RAILROADED
(director: Anthony Mann; screenwriters: story by Gertrude Walker/John C. Higgins; cinematographer: Guy Roe; editor: Louis H. Sackin; music: Alvin Levin; cast: John Ireland (Duke Martin), Sheila Ryan (Rosa Ryan), Hugh Beaumont (Mickey Ferguson), Jane Randolph (Clara Calhoun), Ed Kelly (Steve Ryan), Keefe Brasselle (Cowie Kowalski), Peggy Converse (Marie), Hermine Sterler (Mrs. Ryan), Charles D. Brown (Capt. McTaggart); Runtime: 72; MPAA Rating: NR; producer: Charles “Chuck” Riesner; Eagle-Lion; 1947)
“Held together by John Ireland’s nasty performance as the heartless villain without redemption.”

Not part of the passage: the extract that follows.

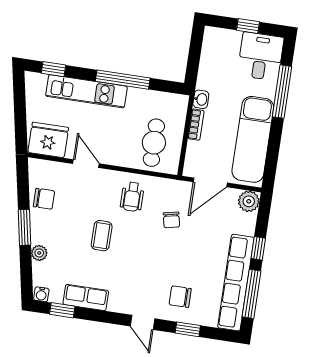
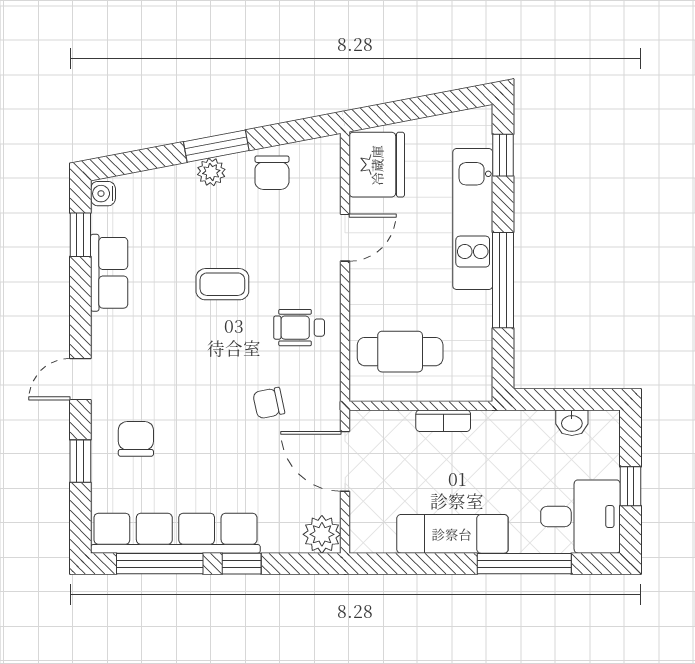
washbasin: (201, 99) -> (572, 423), moved
exam couch: (253, 139) -> (452, 534), width x0.73, depth x0.69
plant: (39, 253) -> (211, 172), moved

Reviewed by Dennis Schwartz
A second-rate crime thriller made before Anthony Mann (“Desperate”) reached prime time. Railroaded is a well-crafted and fast-paced mystery tale. It’s a low-budget film noir that is held together by John Ireland’s nasty performance as the heartless villain without redemption. The hard-boiled screenplay is by John C. Higgins; the film is adapted from a story by Gertrude Walker.
Duke Martin (John Ireland) and Cowie Kowalski (Keefe Brasselle) are armed masked robbers of a beauty salon that served as a front for a bookie racket. The botched robbery results in a beat cop slain and Cowie seriously wounded, as one of the beauticians, Marie (Peggy Converse), screams in fright provoking gunfire from both sides. The other beautician, Clara Calhoun (Jane Randolph), is Duke’s sultry girlfriend who is running on the side an illegal gambling operation. The owner of the Club Bombay nightclub is Duke’s boss who runs the gambling operation. Duke has ingratiated himself with the boss as his money collector but has been secretly skimming money off the take. In Duke’s impatience to get money even faster, he robs the gambling operation of its day’s take never thinking anything could go wrong.
Clara gives the cops, led by lead investigator homicide sergeant Mickey Ferguson (Hugh Beaumont), a false eyewitness report contradicting Marie’s. The cops soon arrest Cowie and before he dies he fingers the innocent local deliveryman Steve Ryan (Ed Kelly) as his crime partner and the one who shot the cop. Besides Cowie fingering him, Steve’s laundry truck was stolen and used as the getaway vehicle and his initialed navy scarf was found at the scene of the crime.
Mickey, who arrested Steve, has fallen in love with his sister Rosa (Sheila Ryan), who is certain her brother couldn’t do such a violent crime. The two start out as enemies but then join forces together to free Steve, as they track down witnesses and clues that ultimately link Duke to the crime. Rosa takes a big chance by getting close to the dangerous Duke in the hopes of exposing him, but this proves to be risky as the gunman has been bumping off anyone he thinks can pin the crime on him.
The plot was uninteresting and predictable, while the acting was so-so. The film’s most memorable development is that the trigger-happy gunman is in the habit of perfuming his bullets. The film’s best quote comes from Duke’s crime boss “Women should be struck regularly like gongs,” according to Oscar Wilde. Somehow quotes from Wilde in such a tawdry film didn’t quite seem to fit in a sensible way.